** TRY IT **
Write out exactly the lines below that run from the one containing "pt\_BR | 5000012" through the one containing "es\_CO | 5000013", both included, with no other lines.

-- DATA LISTING follows --

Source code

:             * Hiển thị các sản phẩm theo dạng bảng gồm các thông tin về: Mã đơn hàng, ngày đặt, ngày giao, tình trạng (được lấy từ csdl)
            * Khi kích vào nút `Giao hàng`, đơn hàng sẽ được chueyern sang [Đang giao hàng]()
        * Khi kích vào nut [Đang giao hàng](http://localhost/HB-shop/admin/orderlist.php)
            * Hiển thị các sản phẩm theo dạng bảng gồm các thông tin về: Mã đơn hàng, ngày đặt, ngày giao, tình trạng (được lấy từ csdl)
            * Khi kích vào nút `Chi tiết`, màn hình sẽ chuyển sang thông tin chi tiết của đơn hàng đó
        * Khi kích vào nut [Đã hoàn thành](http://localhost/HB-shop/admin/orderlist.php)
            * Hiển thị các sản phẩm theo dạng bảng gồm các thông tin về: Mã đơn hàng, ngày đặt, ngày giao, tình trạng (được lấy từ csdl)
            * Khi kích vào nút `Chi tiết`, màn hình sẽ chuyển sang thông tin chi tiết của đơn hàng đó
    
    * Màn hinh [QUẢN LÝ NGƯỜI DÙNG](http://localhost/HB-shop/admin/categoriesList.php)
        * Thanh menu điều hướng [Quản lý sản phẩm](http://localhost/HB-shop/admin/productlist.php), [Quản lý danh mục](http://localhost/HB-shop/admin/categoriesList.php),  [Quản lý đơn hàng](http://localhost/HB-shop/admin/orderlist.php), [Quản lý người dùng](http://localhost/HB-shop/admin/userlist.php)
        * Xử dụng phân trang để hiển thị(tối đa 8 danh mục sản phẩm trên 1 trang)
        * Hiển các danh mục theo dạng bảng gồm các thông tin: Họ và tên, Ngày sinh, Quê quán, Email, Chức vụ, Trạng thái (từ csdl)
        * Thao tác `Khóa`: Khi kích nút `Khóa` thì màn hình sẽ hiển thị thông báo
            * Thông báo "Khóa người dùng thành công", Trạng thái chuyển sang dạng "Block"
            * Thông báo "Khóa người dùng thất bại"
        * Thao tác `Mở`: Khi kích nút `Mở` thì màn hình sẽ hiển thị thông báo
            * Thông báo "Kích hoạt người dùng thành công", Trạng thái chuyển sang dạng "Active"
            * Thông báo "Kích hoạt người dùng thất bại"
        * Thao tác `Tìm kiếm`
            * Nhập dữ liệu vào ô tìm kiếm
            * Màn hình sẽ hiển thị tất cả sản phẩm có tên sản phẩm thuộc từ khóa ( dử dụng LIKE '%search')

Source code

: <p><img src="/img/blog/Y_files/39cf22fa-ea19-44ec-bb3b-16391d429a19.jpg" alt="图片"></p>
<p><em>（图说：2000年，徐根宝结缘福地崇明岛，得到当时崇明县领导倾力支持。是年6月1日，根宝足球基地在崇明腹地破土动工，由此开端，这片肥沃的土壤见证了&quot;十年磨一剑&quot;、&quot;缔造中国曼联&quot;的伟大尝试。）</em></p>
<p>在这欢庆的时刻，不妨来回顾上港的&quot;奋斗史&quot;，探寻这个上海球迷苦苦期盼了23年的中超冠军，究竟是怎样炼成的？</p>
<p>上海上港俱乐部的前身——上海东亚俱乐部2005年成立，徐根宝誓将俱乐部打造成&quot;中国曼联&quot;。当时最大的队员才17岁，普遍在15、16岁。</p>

-- DATA LISTING concluded --
-- DATA LISTING follows --

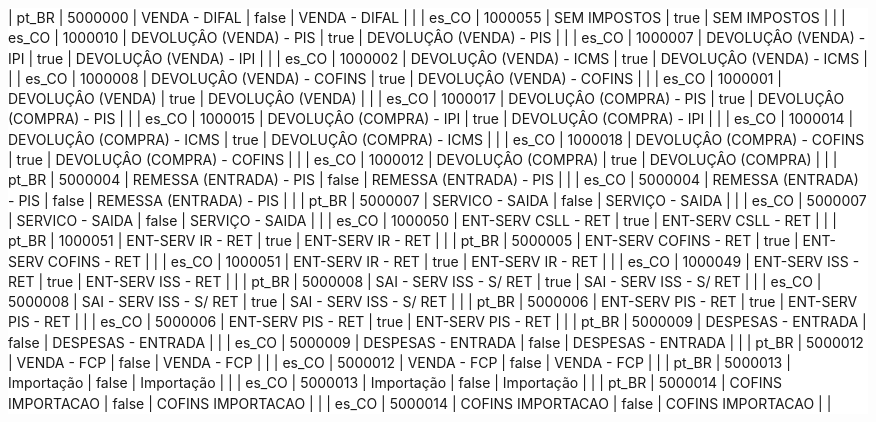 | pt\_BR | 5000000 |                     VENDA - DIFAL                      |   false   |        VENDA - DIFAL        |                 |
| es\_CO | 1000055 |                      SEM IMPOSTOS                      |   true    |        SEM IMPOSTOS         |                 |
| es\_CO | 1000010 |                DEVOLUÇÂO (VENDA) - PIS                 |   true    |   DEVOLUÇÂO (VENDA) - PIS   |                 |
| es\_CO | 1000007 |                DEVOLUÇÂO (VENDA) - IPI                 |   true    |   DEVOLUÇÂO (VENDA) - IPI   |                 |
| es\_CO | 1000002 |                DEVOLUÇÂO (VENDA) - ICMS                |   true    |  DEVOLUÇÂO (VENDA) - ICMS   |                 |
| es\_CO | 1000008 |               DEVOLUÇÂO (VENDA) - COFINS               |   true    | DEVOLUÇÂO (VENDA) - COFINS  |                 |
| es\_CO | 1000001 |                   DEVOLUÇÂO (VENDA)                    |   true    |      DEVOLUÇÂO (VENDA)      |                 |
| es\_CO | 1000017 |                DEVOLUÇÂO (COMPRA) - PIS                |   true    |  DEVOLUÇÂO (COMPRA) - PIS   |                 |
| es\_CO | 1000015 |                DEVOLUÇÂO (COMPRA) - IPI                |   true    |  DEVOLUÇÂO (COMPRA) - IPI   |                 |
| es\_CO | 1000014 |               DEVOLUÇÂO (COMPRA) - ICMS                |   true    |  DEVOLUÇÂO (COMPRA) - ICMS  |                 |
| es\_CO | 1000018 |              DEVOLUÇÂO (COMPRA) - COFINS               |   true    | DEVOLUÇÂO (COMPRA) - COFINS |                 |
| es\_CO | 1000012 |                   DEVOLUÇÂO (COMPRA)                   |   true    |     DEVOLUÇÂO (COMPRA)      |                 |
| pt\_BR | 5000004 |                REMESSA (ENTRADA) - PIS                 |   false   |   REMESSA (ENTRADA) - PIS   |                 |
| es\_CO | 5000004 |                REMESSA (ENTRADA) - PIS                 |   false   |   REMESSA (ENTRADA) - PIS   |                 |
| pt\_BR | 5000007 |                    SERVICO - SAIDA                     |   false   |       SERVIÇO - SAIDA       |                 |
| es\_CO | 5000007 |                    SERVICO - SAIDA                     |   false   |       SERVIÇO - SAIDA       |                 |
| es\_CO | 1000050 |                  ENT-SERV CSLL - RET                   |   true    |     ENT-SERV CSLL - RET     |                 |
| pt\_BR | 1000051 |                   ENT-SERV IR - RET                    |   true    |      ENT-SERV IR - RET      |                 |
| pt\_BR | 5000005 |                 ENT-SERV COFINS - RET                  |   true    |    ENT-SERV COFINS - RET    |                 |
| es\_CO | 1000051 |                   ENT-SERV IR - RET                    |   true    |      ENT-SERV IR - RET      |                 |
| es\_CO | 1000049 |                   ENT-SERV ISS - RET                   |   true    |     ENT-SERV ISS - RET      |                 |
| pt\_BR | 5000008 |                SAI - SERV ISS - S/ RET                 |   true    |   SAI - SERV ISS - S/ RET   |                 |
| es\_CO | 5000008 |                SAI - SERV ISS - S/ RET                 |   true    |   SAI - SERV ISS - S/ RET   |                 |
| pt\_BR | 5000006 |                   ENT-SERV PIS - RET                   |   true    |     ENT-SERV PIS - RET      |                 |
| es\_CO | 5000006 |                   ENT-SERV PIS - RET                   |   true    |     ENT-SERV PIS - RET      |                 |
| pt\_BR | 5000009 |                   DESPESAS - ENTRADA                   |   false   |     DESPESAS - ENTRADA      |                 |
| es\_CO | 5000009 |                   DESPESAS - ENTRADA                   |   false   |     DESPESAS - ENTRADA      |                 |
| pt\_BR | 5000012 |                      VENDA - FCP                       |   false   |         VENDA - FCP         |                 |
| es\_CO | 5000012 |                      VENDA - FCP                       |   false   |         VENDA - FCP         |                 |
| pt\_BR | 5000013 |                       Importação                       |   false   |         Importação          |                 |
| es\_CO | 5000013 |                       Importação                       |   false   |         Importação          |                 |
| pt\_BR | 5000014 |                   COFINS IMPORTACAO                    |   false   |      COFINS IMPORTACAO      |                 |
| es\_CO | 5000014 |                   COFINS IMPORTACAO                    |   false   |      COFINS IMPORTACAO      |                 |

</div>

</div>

-- DATA LISTING concluded --

** ANSWER FOR THIS EXERCISE **
| pt\_BR | 5000012 |                      VENDA - FCP                       |   false   |         VENDA - FCP         |                 |
| es\_CO | 5000012 |                      VENDA - FCP                       |   false   |         VENDA - FCP         |                 |
| pt\_BR | 5000013 |                       Importação                       |   false   |         Importação          |                 |
| es\_CO | 5000013 |                       Importação                       |   false   |         Importação          |                 |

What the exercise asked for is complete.